A rendering of an Uber vertiport. Image courtesy of Uber
A considerable decrease to the current FAA-controlled airspace separation requirements is a built-in assumption in Uber Elevate’s business model as the company scales up, according to Tom Prevot, Uber’s director of airspace systems.
Speaking at the Air Traffic Control Association’s annual conference in Maryland, Prevot said that companies would “design these vehicles to operate needing less airspace” and confirmed that, at scale, Uber projects takeoffs and landings from its vertiports every 24 seconds, which would require a considerable reduction in the current minimum-distance standards of 1,000 feet vertically or 3 to 5 nm horizontally, according to FAA order JO 7110.65.
David Rottblatt, business development director for Uber partner EmbraerX, elaborated on the expectation, expressing confidence in maintaining safety with a reduced minimum distance thanks to continually maturing CNS technology.
"That is, perhaps, one of the underlying assumptions of the EVTOL network would be allowed to scale,” he said. “One of the interesting challenges is, how can we better take advantage of our airspace? … A lot of constraints that exist in airspace today are not because controllers can’t do it or because the technology isn’t there. There’s a lot of procedures that create the constraints.”
Rottblatt said that if the technology can be demonstrated as safe, regulations should be changed to allow industry to scale up as much as the demand will support rather than restricting it for the sake of restrictions.
Confronted with the idea of the number of air taxis this business model would put in the skies at once, the panel moderator suggested that the companies would run into an ADS-B issue.
When pushed to elaborate, Prevot proposed Uber “using potentially something else” for identification, but did not provide specifics. ADS-B provides a challenge for the urban air mobility plan from the start because of the way air taxis will be used.
Uber, Prevot said, would prefer to find a solution that explores “what else [it] can do beyond call in traffic,” such as “create two-way communication” with air traffic controllers.
Rottblatt suggested that, at the start, the companies would use a 4G or 5G style of infrastructure for communications, but would need to monitor and study that solution for any latency that would become untenable as they scale up and look to remove pilots from the equation. Prevot, on the other hand, disagreed with that approach.
“I would argue we should do it when we start,” he said. “We’ve convinced ourselves it’s possible to start operating in the current paradigm. But if we want to create a scalable path, we should see where we can — within the current ruleset — create new paths.”
Neither companies’ representative was willing to commit to a technology, but they mentioned the possibility of 4G/5G communications proving themselves reliable as well as looking at very high frequency (VHF) and other solutions that they declined to name.
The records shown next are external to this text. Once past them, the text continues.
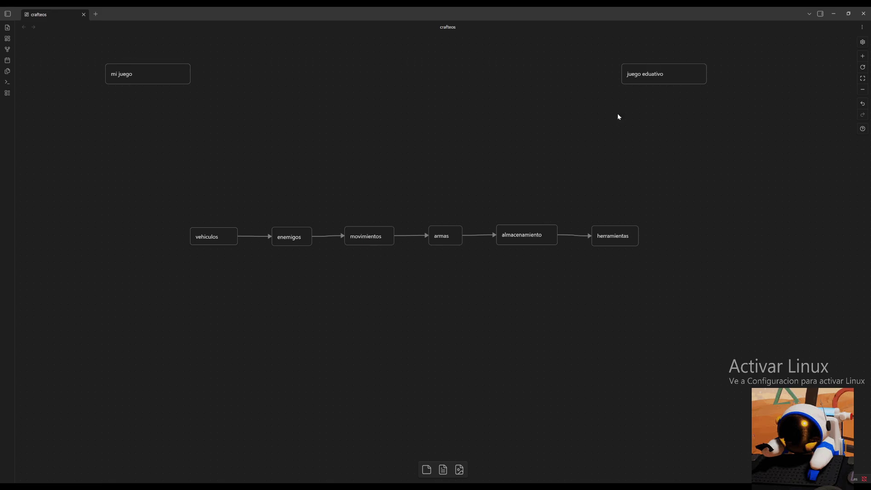
Link almacenamiento, movimientos and herramientas up to the juego eduativo card.
left_click_drag(527, 224, 681, 73)
left_click_drag(678, 107, 664, 86)
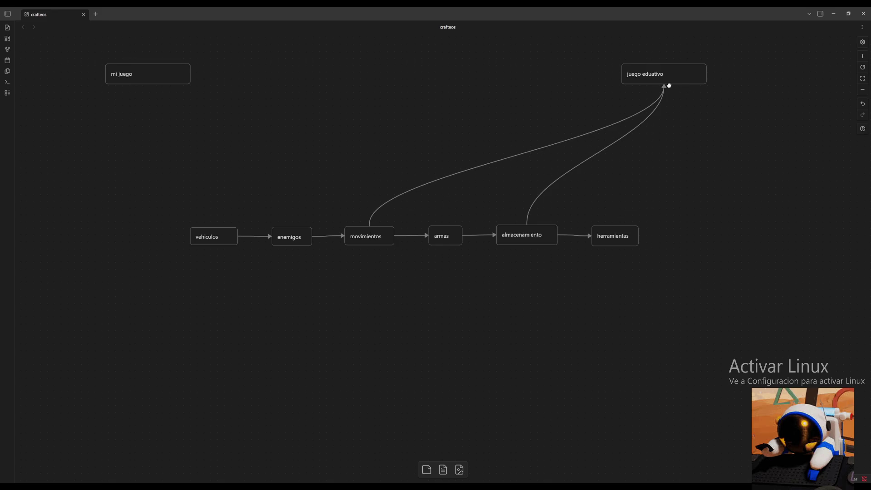
left_click_drag(616, 227, 664, 86)
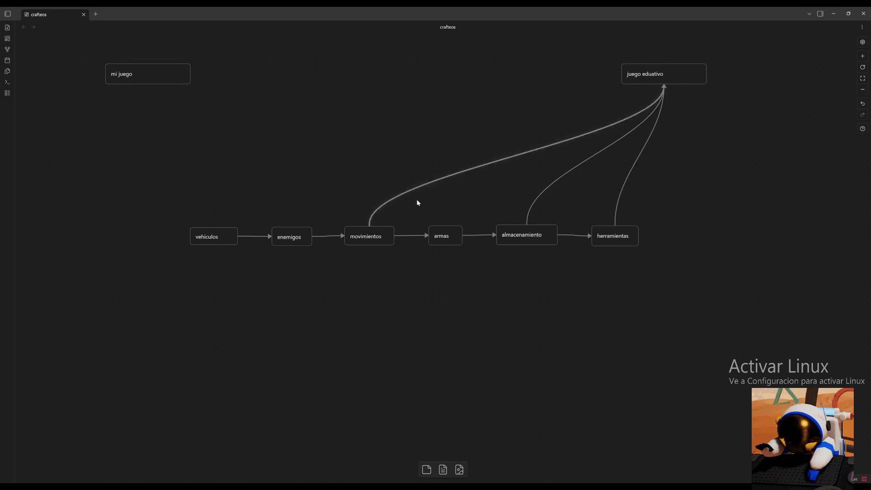
Link armas and enemigos to mi juego, and vehiculos to juego eduativo.
mouse_move(445, 226)
left_mouse_down()
mouse_move(143, 57)
mouse_move(148, 77)
left_mouse_up()
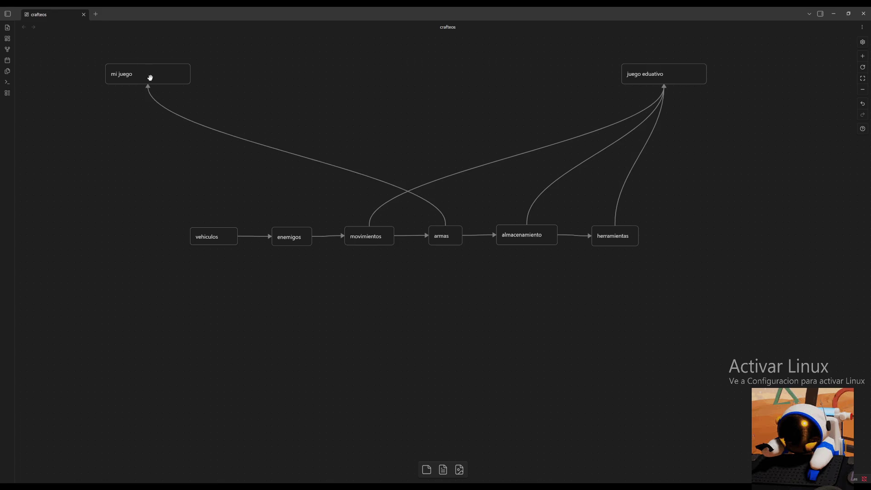
left_click_drag(290, 228, 148, 81)
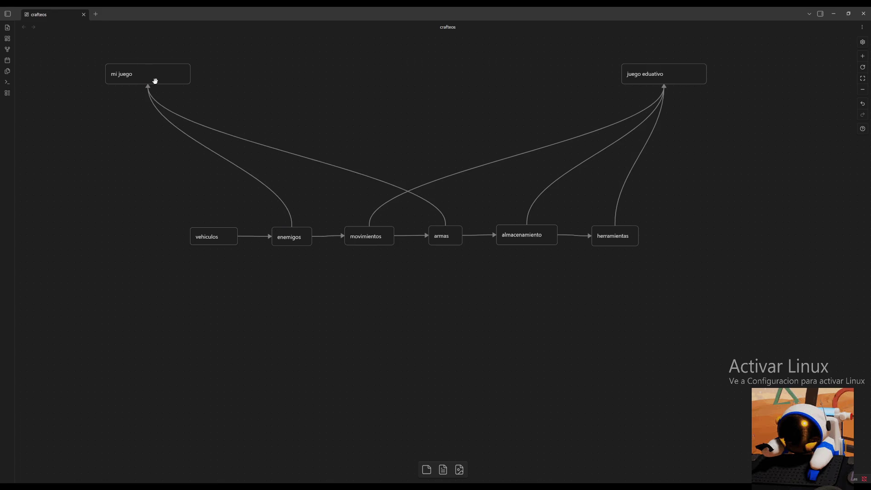
left_click_drag(214, 228, 664, 83)
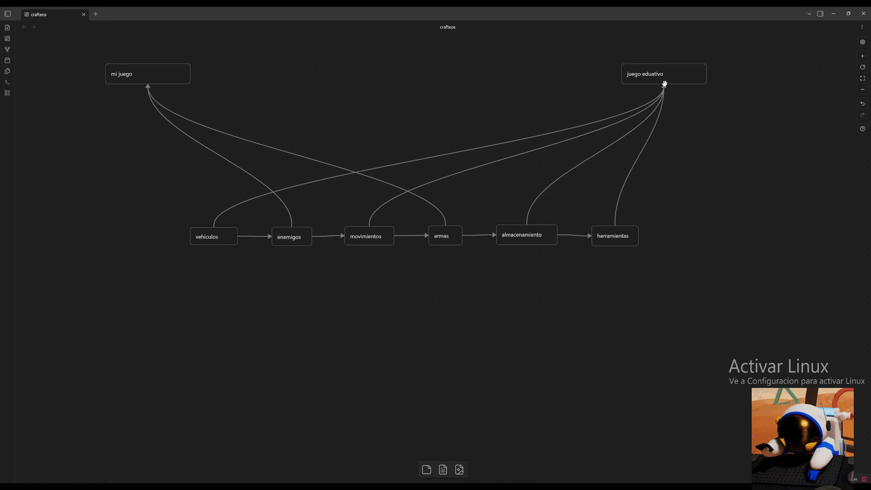
scroll(499, 313, "up", 2)
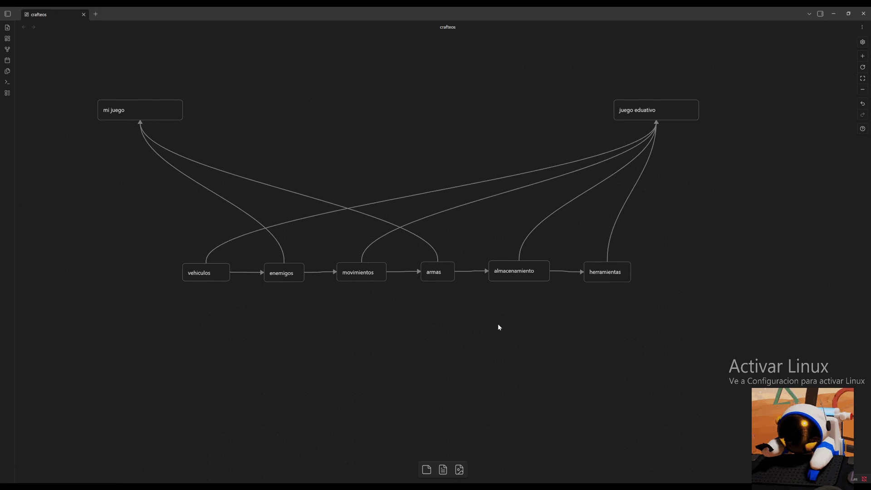
Colour the vehiculos and movimientos cards cyan from their palettes.
left_click(216, 272)
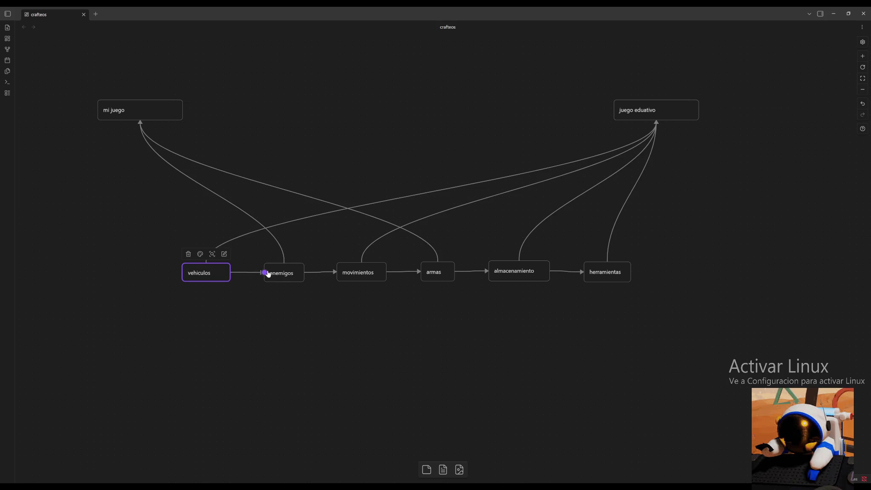
left_click(199, 254)
left_click(220, 270)
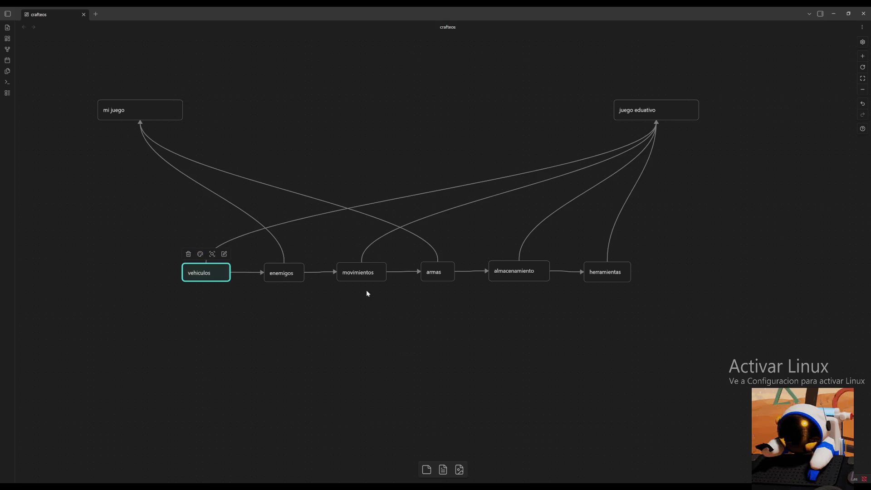
left_click(360, 272)
left_click(356, 253)
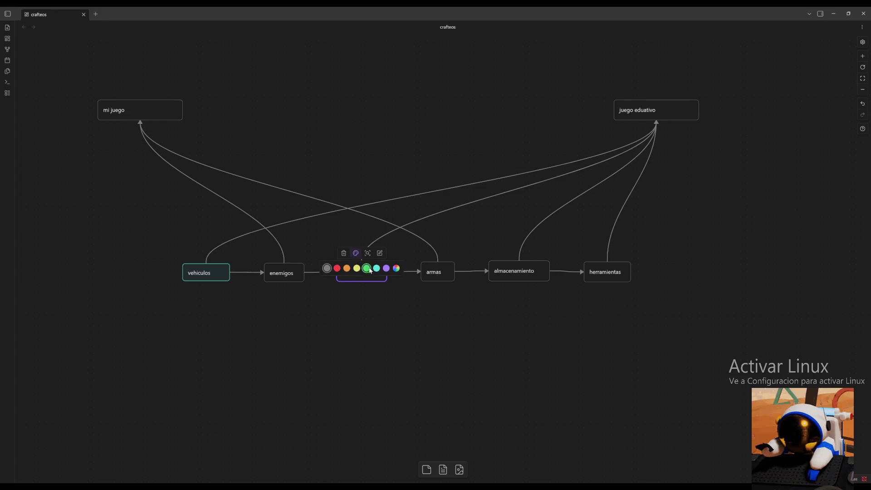
left_click(367, 269)
Colour the almacenamiento and herramientas cards cyan.
left_click(511, 272)
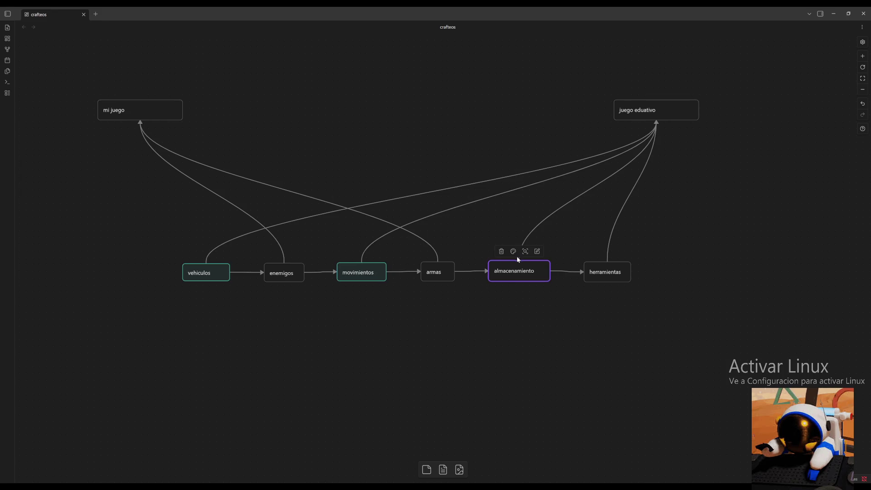
left_click(514, 252)
left_click(534, 266)
left_click(606, 272)
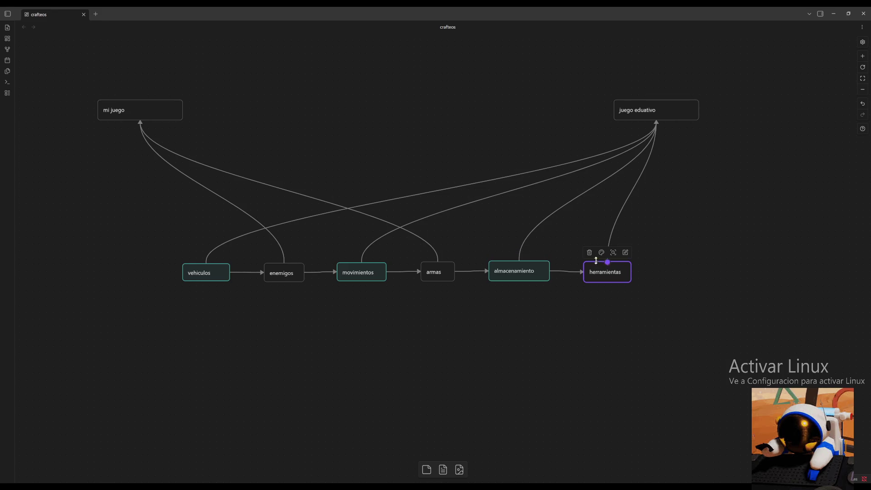
left_click(601, 252)
left_click(622, 267)
Colour the armas and enemigos cards red and nudge the mi juego card.
left_click(437, 273)
left_click(435, 254)
left_click(413, 269)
One solution Prevot suggested would be pairing 4G/5G with a more-available/less-bandwidth option and using both.
Ongoing testing with drones will help provide more data to inform the companies about a future communications path.
The panel also tackled the issue of pilots. While the ultimate goal has always been autonomous vehicles, reliable and certifiable vehicles are still a way off.
“We don’t think we can go very quickly to autonomous,” Prevot said. “It’s very possible they will have to be commercial helicopter-rated initially. … That’s a very small amount of people that would then be available. So, we would like to get the vehicles to operate more simpler so we could also get into the pilot pool fixed-wing pilots, or set up training.”
While pilots will be a necessity, both Prevot and Rottblatt stressed that they still wanted to automate as much of the process as possible.
“I think the aircraft are going to be pretty automated and run from the fleet automation center,” Prevot said. If “the vehicles get disconnected, they have to find a safe landing spot. (We need to have) contingencies in mind.”
Prevot did note the importance of being careful as they try to develop this new industry and make it interoperable with the existing federal airspace.
“We can mess this up quickly if we don’t make safety and security paramount,” he said.